Sure, we still have a strong dose of stereotypical, old fashioned marketing out there via Betty Crocker, Texas Toast, Jif, and others, but I wouldn’t have expected this kind of a headline from a young, modern mom and a website promising to be “your healthy family resource.”
Besides, this kind of old school caption is a tremendous disservice to moms, which still assumes mom’s place is in the kitchen. It also assumes that dad’s don’t help in the kitchen; for the majority of families 70 years ago, that might have been true, but not anymore.
Women work outside the home now, and more and more, duties are shared. It’s not perfect in every home, but dads and moms are both taking on roles they never would have considered back in the day.
Produce for Kids has an impressive reputation for using the word parent as much as possible, and not often excluding dads. Its blog author lineup is rather imbalanced by using only two dads, but at least the site has been fairly good about including fathers in photos, proving that they’re parents, too. Still ,we’d like to see them employ a more fatherly perspective from its writers, proving dad’s worth as a parent who cares about his kids’ nutrition.

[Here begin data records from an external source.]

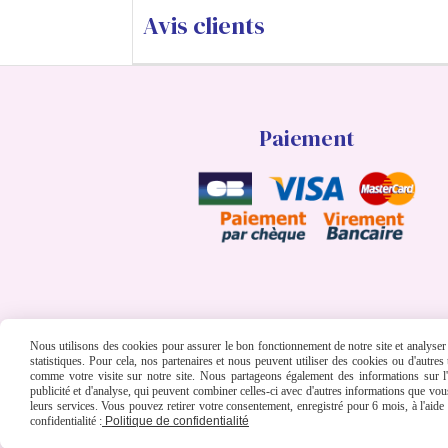
Avis clients
Paiement
Nous utilisons des cookies pour assurer le bon fonctionnement de notre site et analyser n
statistiques. Pour cela, nos partenaires et nous peuvent utiliser des cookies ou d'autre
comme votre visite sur notre site. Nous partageons également des informations sur l'u
publicité et d'analyse, qui peuvent combiner celles-ci avec d'autres informations que vous 
leurs services. Vous pouvez retirer votre consentement, enregistré pour 6 mois, à l'aid
Mentions Légales
Conditions générales de ven
confidentialité :
Politique de confidentialité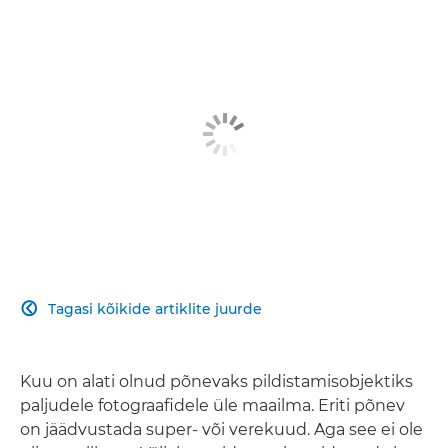
Tagasi kõikide artiklite juurde

Kuu on alati olnud põnevaks pildistamisobjektiks
paljudele fotograafidele üle maailma. Eriti põnev
on jäädvustada super- või verekuud. Aga see ei ole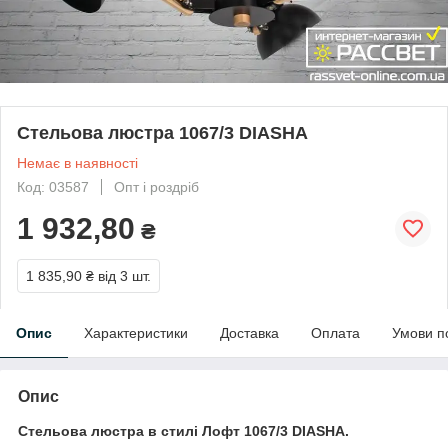
Стельова люстра 1067/3 DIASHA
Немає в наявності
Код: 03587
Опт і роздріб
1 932,80
₴
1 835,90 ₴
від 3 шт.
Опис
Характеристики
Доставка
Оплата
Умови п
Опис
Стельова люстра в стилі Лофт 1067/3 DIASHA.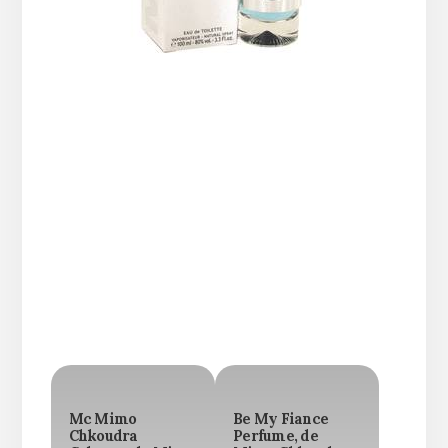
Mc Mimo
Be My Fiance
Chkoudra
Perfume, de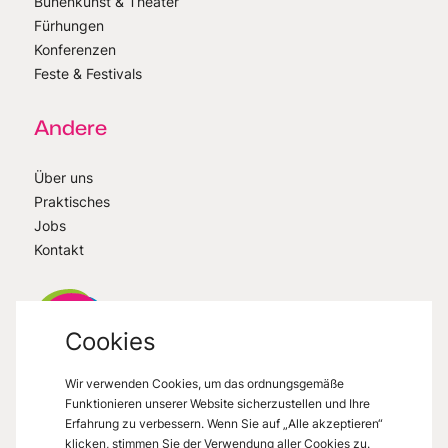
Bünenkunst & Theater
Fürhungen
Konferenzen
Feste & Festivals
Andere
Über uns
Praktisches
Jobs
Kontakt
Cookies
Wir verwenden Cookies, um das ordnungsgemäße
VisitMons
2026
- All right reserved
Funktionieren unserer Website sicherzustellen und Ihre
Grand Place 27, 7000 Mons
Erfahrung zu verbessern. Wenn Sie auf „Alle akzeptieren“
klicken, stimmen Sie der Verwendung aller Cookies zu.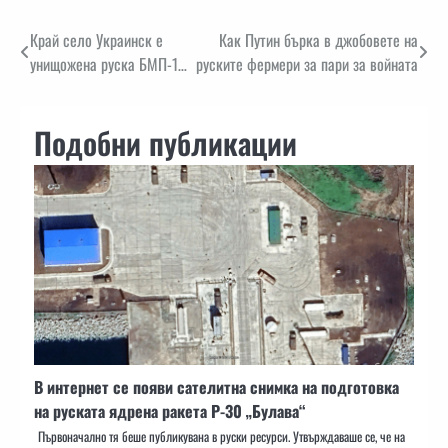
Навигация
Край село Украинск е
Как Путин бърка в джобовете на
унищожена руска БМП-1…
руските фермери за пари за войната
Подобни публикации
В интернет се появи сателитна снимка на подготовка
на руската ядрена ракета Р-30 „Булава“
Първоначално тя беше публикувана в руски ресурси. Утвърждаваше се, че на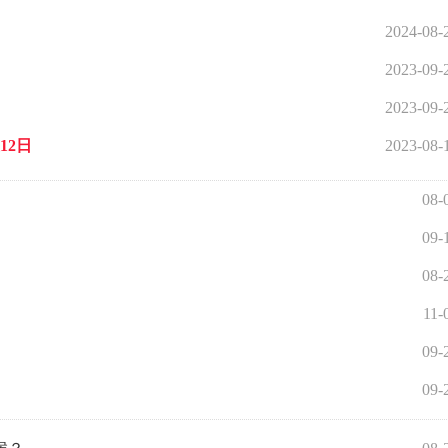
2024-08-
2023-09-
2023-09-
12日
2023-08-
08-
09-
08-
11-
09-
09-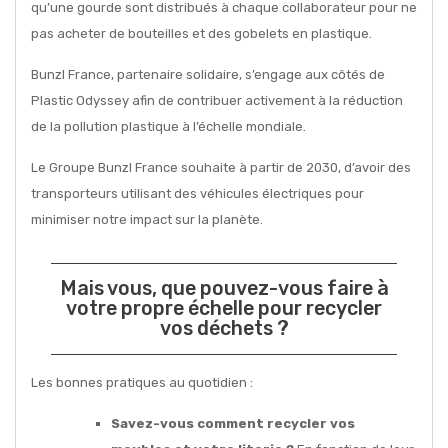
qu’une gourde sont distribués à chaque collaborateur pour ne
pas acheter de bouteilles et des gobelets en plastique.
Bunzl France, partenaire solidaire, s’engage aux côtés de
Plastic Odyssey afin de contribuer activement à la réduction
de la pollution plastique à l’échelle mondiale.
Le Groupe Bunzl France souhaite à partir de 2030, d’avoir des
transporteurs utilisant des véhicules électriques pour
minimiser notre impact sur la planète.
Mais vous, que pouvez-vous faire à
votre propre échelle pour recycler
vos déchets ?
Les bonnes pratiques au quotidien :
Savez-vous comment recycler vos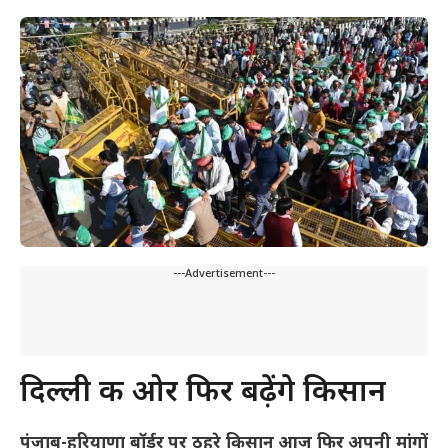
---Advertisement---
दिल्ली की ओर फिर बढ़ेंगे किसान
पंजाब-हरियाणा बॉर्डर पर ठहरे किसान आज फिर अपनी मांगों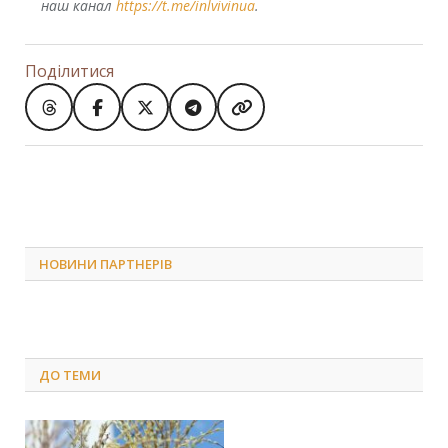
наш канал
https://t.me/inlvivinua
.
Поділитися
НОВИНИ ПАРТНЕРІВ
ДО
ТЕМИ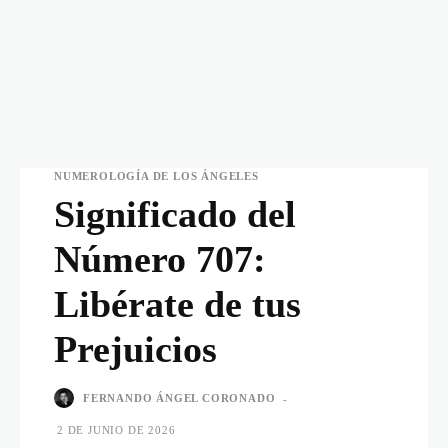
NUMEROLOGÍA DE LOS ÁNGELES
Significado del
Número 707:
Libérate de tus
Prejuicios
FERNANDO ÁNGEL CORONADO
-
2 DE JUNIO DE 2026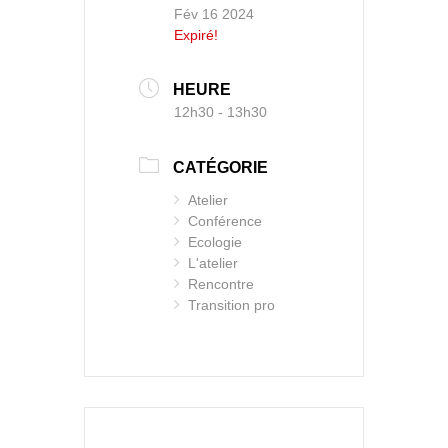
Fév 16 2024
Expiré!
HEURE
12h30 - 13h30
CATÉGORIE
Atelier
Conférence
Ecologie
L'atelier
Rencontre
Transition pro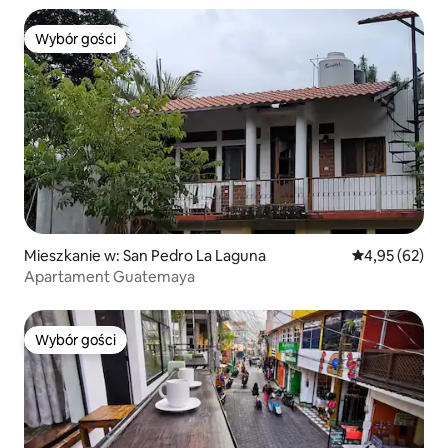
Wybór gości
Wybór gości
Mieszkanie w: San Pedro La Laguna
Średnia ocena:
4,95 (62)
Apartament Guatemaya
Wybór gości
Wybór gości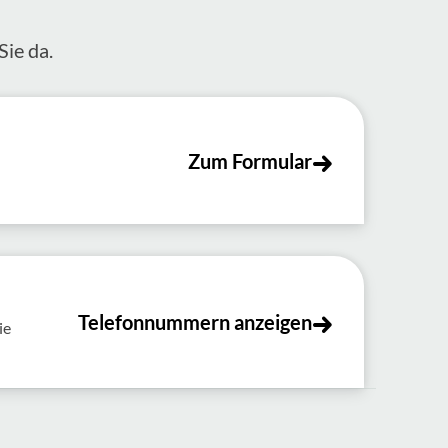
Sie da.
Zum Formular
Telefonnummern anzeigen
ie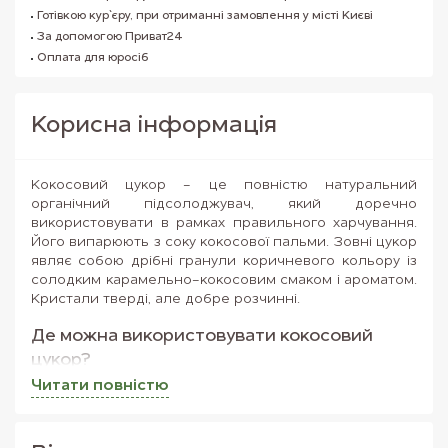
Готівкою кур`єру, при отриманні замовлення у місті Києві
За допомогою Приват24
Оплата для юросіб
Корисна iнформацiя
Кокосовий цукор - це повністю натуральний
органічний підсолоджувач, який доречно
використовувати в рамках правильного харчування.
Його випарюють з соку кокосової пальми. Зовні цукор
являє собою дрібні гранули коричневого кольору із
солодким карамельно-кокосовим смаком і ароматом.
Кристали тверді, але добре розчинні.
Де можна використовувати кокосовий
цукор?
Читати повнiстю
Продукт універсальний, його можна додавати в каву,
чай, коктейлі, компоти, десерти, випічку, каші.
Стильно виглядають кондитерські вироби,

I’ve even seen dads in grocery stores.
The least Produce for Kids could do is revise the headline – a simple fix – and thus make dads feel like PFK is talking to them, too. If this was a newspaper, it’s in print forever, and there’s no changing it. But the wonder of the Internet lets its authors/editors make changes whenever they want.
Indeed, no one likes to be ignored, and dads are also looking for ideas on how to put together a quick meal on busy nights.